Dennis Shanahan and Stephen Fitzpatrick – Kevin Rudd has been forced to make plans with Indonesia's President Susilo Bambang Yudhoyono to avoid any diplomatic rupture caused by the Australian Federal Police's inquiry into possible war crimes in East Timor.

The Australian government was caught with little time to cushion the impact on Australian-Indonesian relations of the investigation, announced by new AFP Commissioner Tony Negus only days after his appointment.

The Prime Minister spoke to the Indonesian President by phone on Sunday and the two leaders agreed to co-operate to ensure disruption in the sometimes turbulent Australian-Indonesian relationship was minimised.
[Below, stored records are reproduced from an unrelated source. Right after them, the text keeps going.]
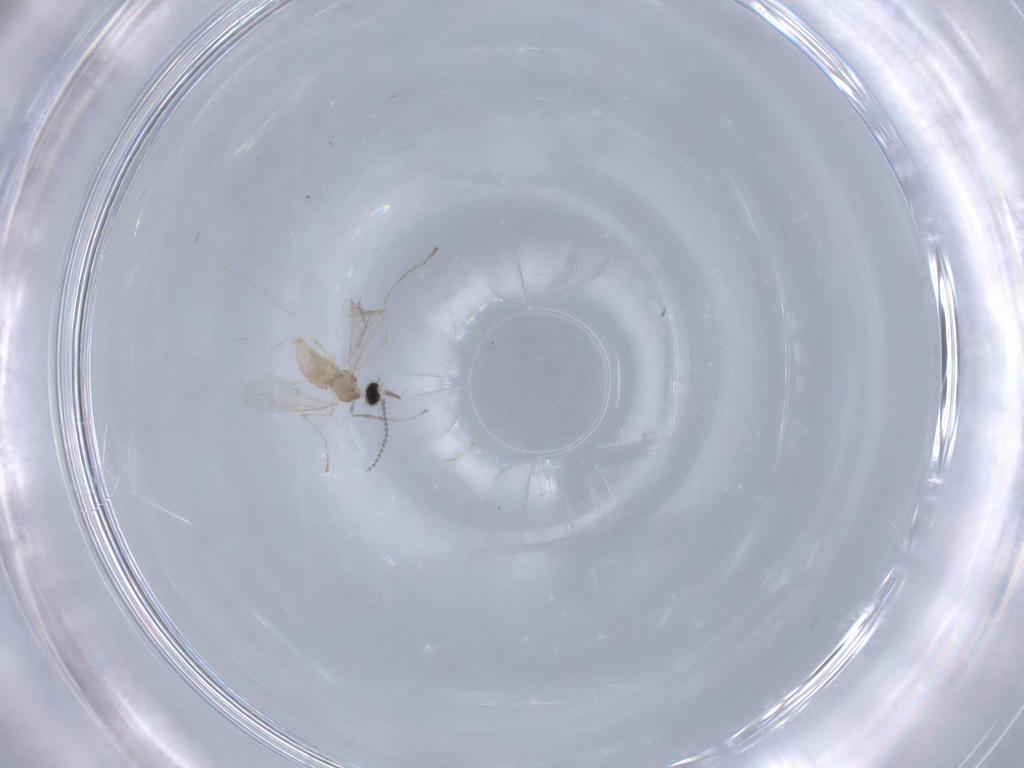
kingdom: Animalia
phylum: Arthropoda
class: Insecta
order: Diptera
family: Cecidomyiidae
A spokesman for Mr Rudd said the two "agreed to find ways to manage this question in a way that least affected the bilateral relationship".

But there has been criticism of the AFP's decision in Jakarta and last night Indonesia's military said it would refuse to co-operate with Australian police in any inquiry into the killings of five Australian-based journalists in Balibo in East Timor in October 1975.

In 2007, a NSW coroner ruled that the killings of the so-called Balibo Five were likely to have been a breach of the Geneva Conventions, and referred the matter for further investigation. Last week, soon after being sworn in, Mr Negus announced a criminal investigation into allegations of war crimes, following testimony at the inquest into the death of one of the five, Brian Peters, that Indonesian military officers ordered their killing during an invasion of East Timor.

Foreign Minister Stephen Smith contacted Jakarta before the public announcement but Mr Rudd spoke to Dr Yudhoyono on Sunday.

Last night Indonesian Air Vice Marshal Sagom Tamboen said there had been no formal request for assistance from the AFP, "and hopefully there will be none, because for us the problems of Indonesia and East Timor are in the past".

"This was the decision of the Indonesian and East Timorese governments when they accepted the Truth and Friendship Commission report, that it was done with," he said.

That report, handed down in July last year, found that Indonesia bore "institutional responsibility" for the violence in 1999, immediately after East Timor's independence referendum.

However, it also allowed Jakarta and Dili to resolve not to launch prosecutions on the basis of any evidence given to the commission, which prompted the UN to withhold its support from the five-year inquiry.

Air Vice Marshal Tamboen said the Balibo inquiry was purely a domestic affair for Australia. "If they want to investigate this, they must do it as an internal matter," he said. "What help is there remaining for us to give? We've done with it."

One of the two men named in the report of NSW Deputy Coroner Dorelle Pinch last year was retired army captain Yunus Yosfiah, who rose to become information minister in the post-Suharto years. Both he and the other man named, Christoforous da Silva, were members of Indonesia's special forces in 1975.

Foreign Ministry spokesman Teuku Faizasyah said yesterday that, while the granting of visas for any AFP officers to conduct inquiries in Indonesia would be a question for the immigration department, he would be "surprised" if it occurred.